- Source material
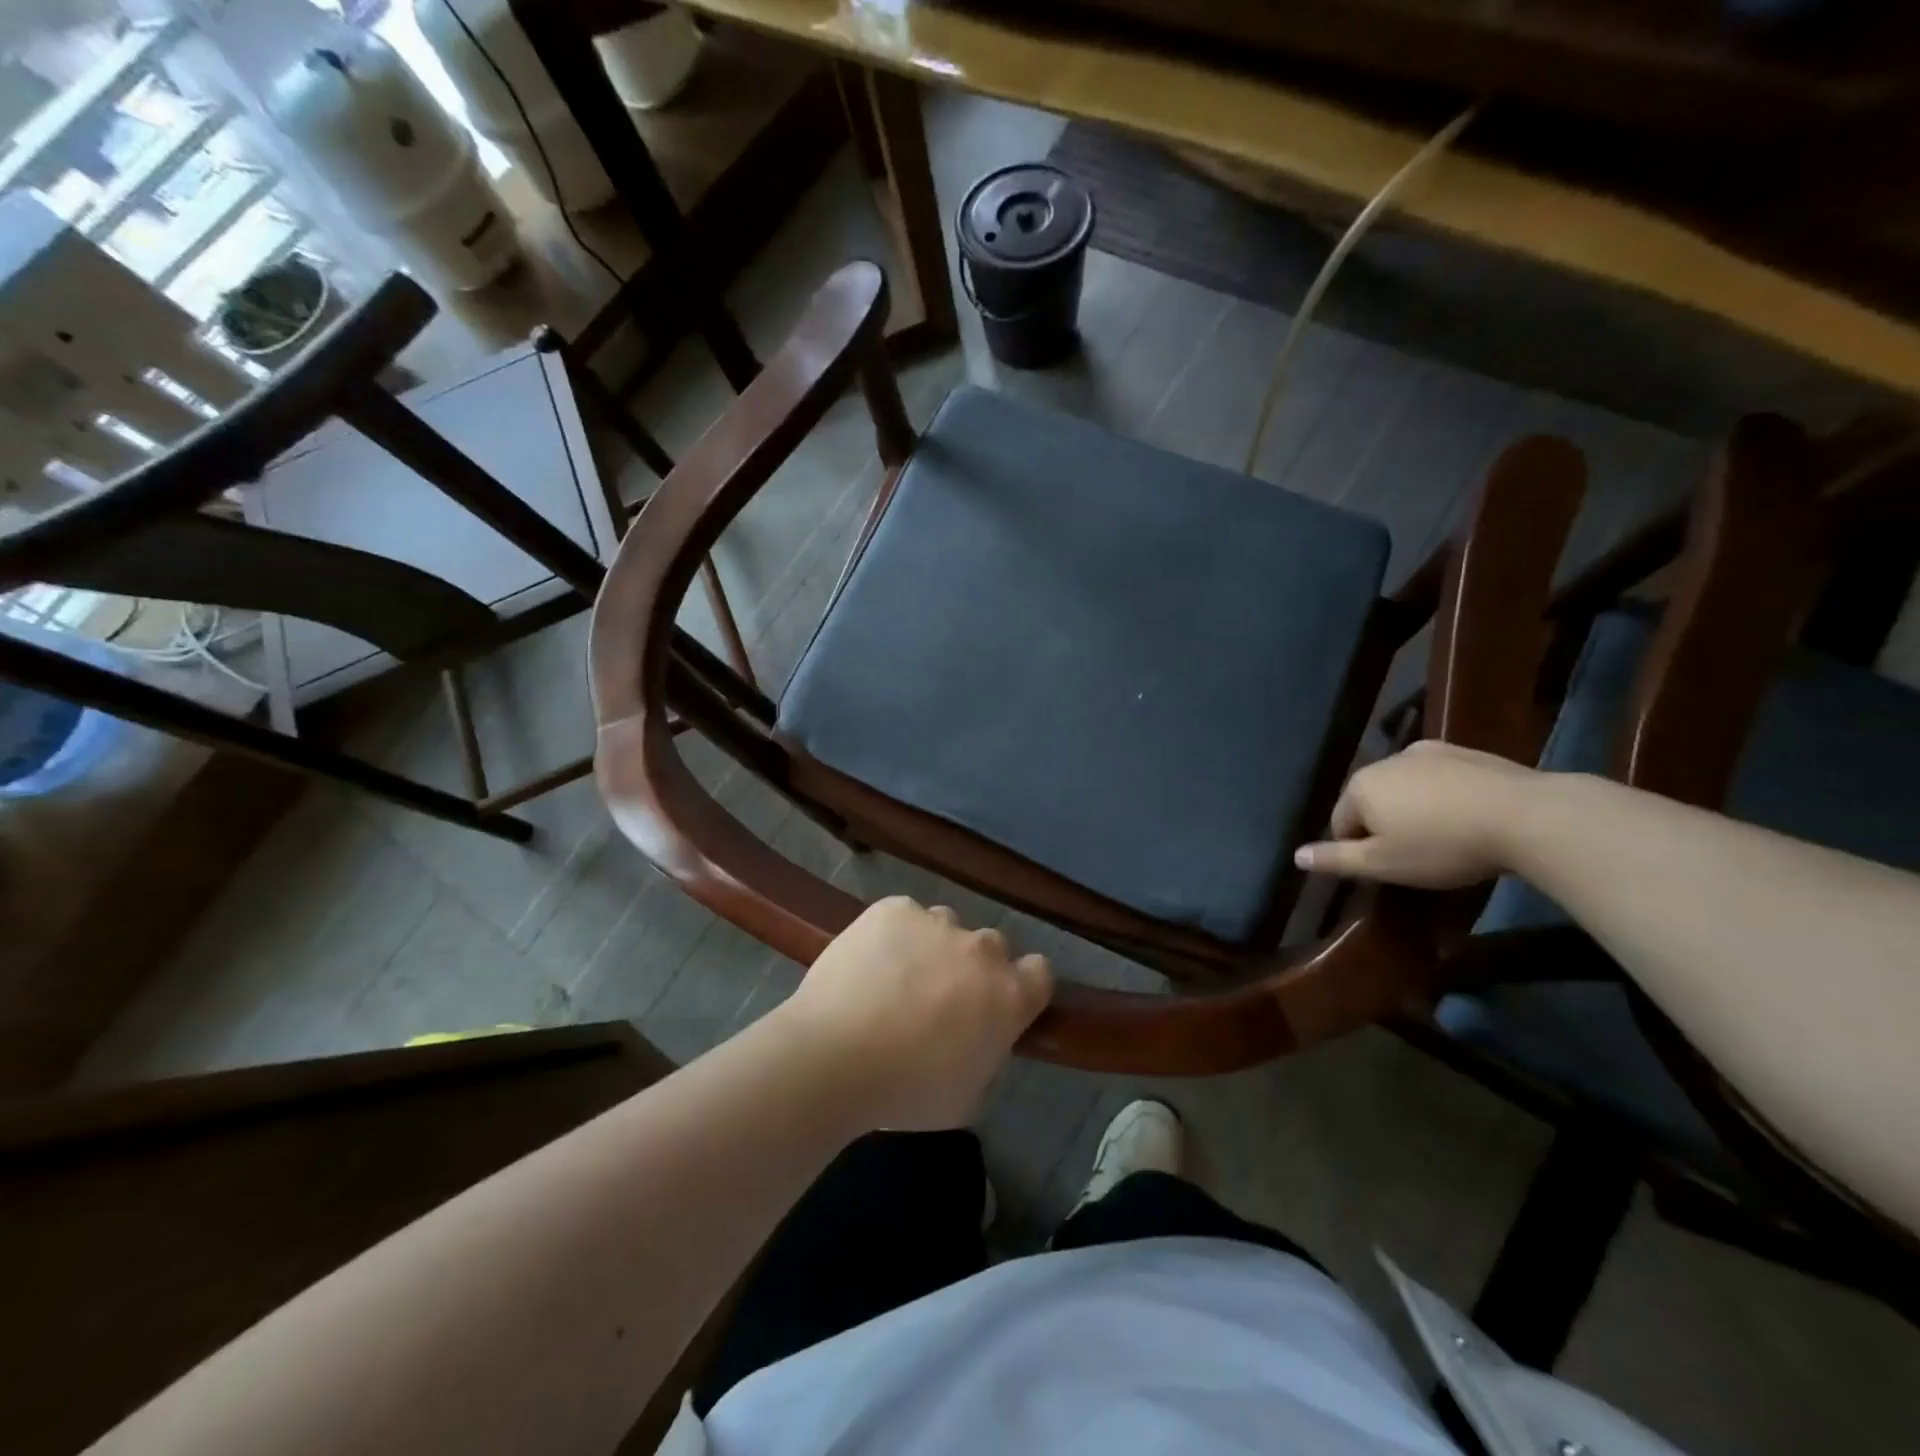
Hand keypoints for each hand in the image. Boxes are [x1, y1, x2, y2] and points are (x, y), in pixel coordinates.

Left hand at [777, 897, 1052, 1131]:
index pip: (1039, 973)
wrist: (834, 1056)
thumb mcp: (966, 1095)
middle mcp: (980, 950)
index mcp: (1008, 996)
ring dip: (932, 947)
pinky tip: (867, 963)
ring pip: (945, 926)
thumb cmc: (905, 1092)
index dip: (1021, 986)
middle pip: (990, 947)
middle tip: (939, 999)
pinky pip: (902, 916)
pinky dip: (892, 934)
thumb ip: (984, 1053)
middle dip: (973, 968)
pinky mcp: (893, 909)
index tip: (997, 1004)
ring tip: (895, 978)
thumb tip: (976, 1037)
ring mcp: (935, 922)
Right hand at [1293, 740, 1541, 888]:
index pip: (1341, 823)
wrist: (1528, 816)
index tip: (1392, 869)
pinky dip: (1446, 796)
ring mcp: (1428, 752)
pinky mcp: (1467, 752)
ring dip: (1416, 809)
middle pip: (1372, 801)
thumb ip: (1336, 860)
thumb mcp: (1384, 865)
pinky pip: (1441, 779)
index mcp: (1361, 786)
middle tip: (1419, 856)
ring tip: (1448, 838)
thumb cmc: (1443, 846)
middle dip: (1387, 825)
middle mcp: (1386, 760)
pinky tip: (1471, 818)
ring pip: (1407, 787)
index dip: (1361, 851)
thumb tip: (1295, 856)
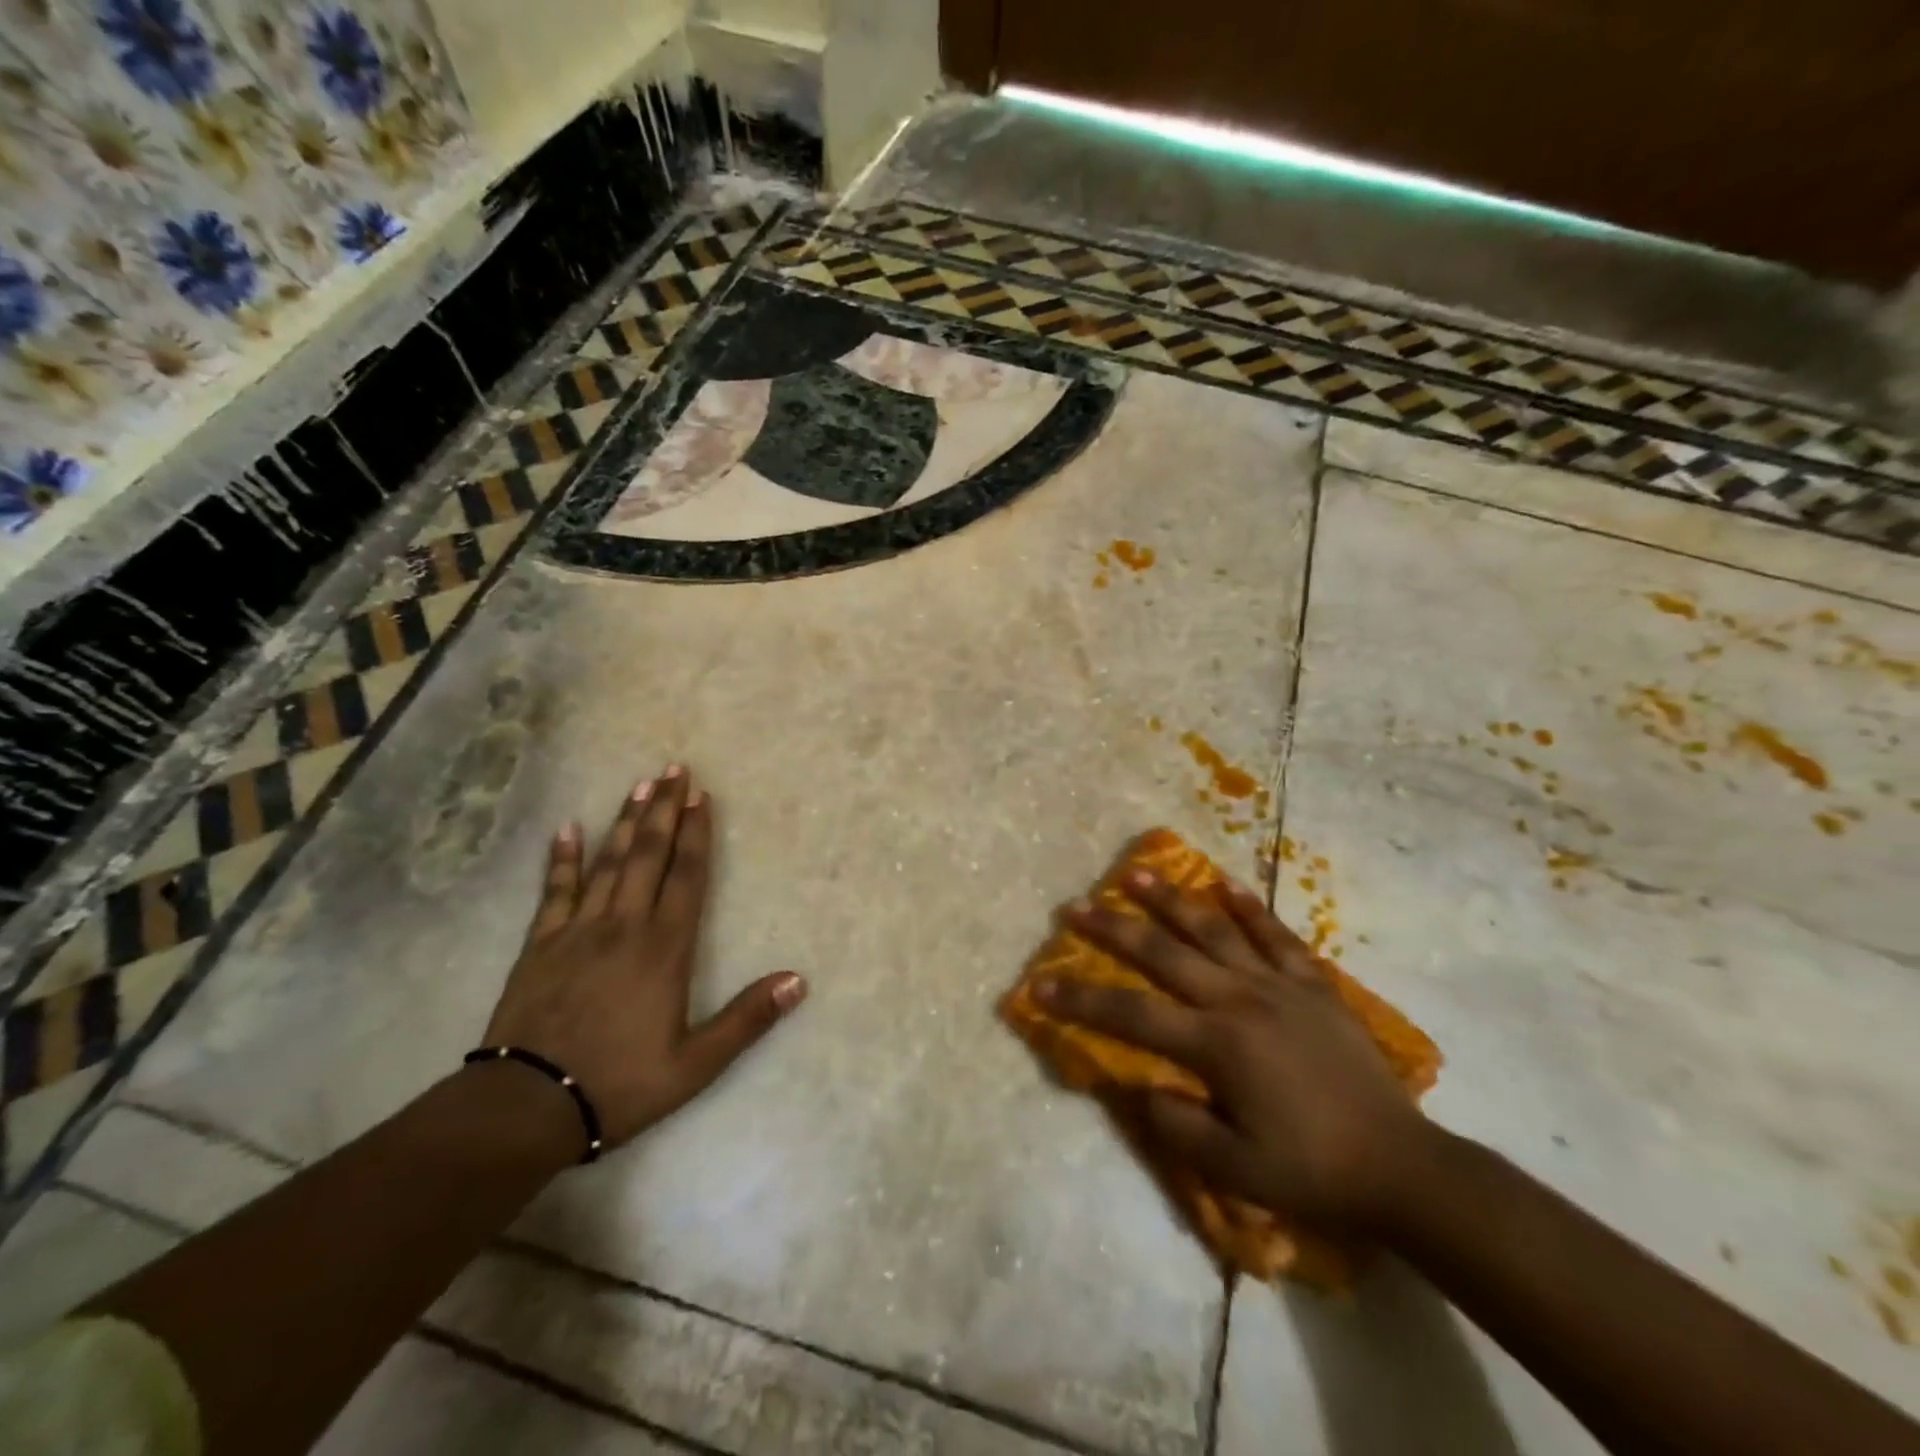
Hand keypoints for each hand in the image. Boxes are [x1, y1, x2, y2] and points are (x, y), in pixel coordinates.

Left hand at [482, 766, 806, 1154]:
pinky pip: (554, 891)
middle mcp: (624, 926)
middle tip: (674, 769)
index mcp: (665, 948)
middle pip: (648, 855)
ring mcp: (577, 931)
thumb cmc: (619, 1084)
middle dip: (664, 809)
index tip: (702, 796)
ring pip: (607, 863)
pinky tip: (566, 829)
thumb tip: (799, 981)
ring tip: (639, 785)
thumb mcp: (695, 1064)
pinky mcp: (539, 945)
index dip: (697, 833)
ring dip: (625, 821)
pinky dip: (561, 858)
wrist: (525, 1107)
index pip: (687, 876)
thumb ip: (747, 1019)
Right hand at [1036, 872, 1430, 1231]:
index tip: (1040, 985)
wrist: (1402, 1168)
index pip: (1133, 1016)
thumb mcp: (1236, 1171)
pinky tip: (1226, 884)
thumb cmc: (1313, 1172)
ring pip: (1214, 930)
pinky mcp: (1313, 984)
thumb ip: (1176, 1125)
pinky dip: (1250, 907)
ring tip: (1135, 872)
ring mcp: (1279, 985)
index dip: (1082, 1001)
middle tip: (1076, 905)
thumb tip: (1136, 1085)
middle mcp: (1240, 1000)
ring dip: (1171, 900)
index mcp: (1217, 1045)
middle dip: (1114, 929)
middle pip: (1165, 954)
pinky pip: (1277, 935)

- Activity
Collect every line above that contains the word "hand".

- Written response
Hand keypoints for each hand in the image. Boxes are [x1, y1, x2, y2] and points are (x, y), in pixel coordinates.
Left hand at [777, 897, 1052, 1131]:
Right hand at [1293, 740, 1541, 888]:
Hand keypoints for each hand in the image. Boxes are [x1, y1, x2, y2] and points are (x, y), in pixel coordinates.
Left hand at [482, 766, 806, 1154]:
Right hand at [1036, 872, 1430, 1231]:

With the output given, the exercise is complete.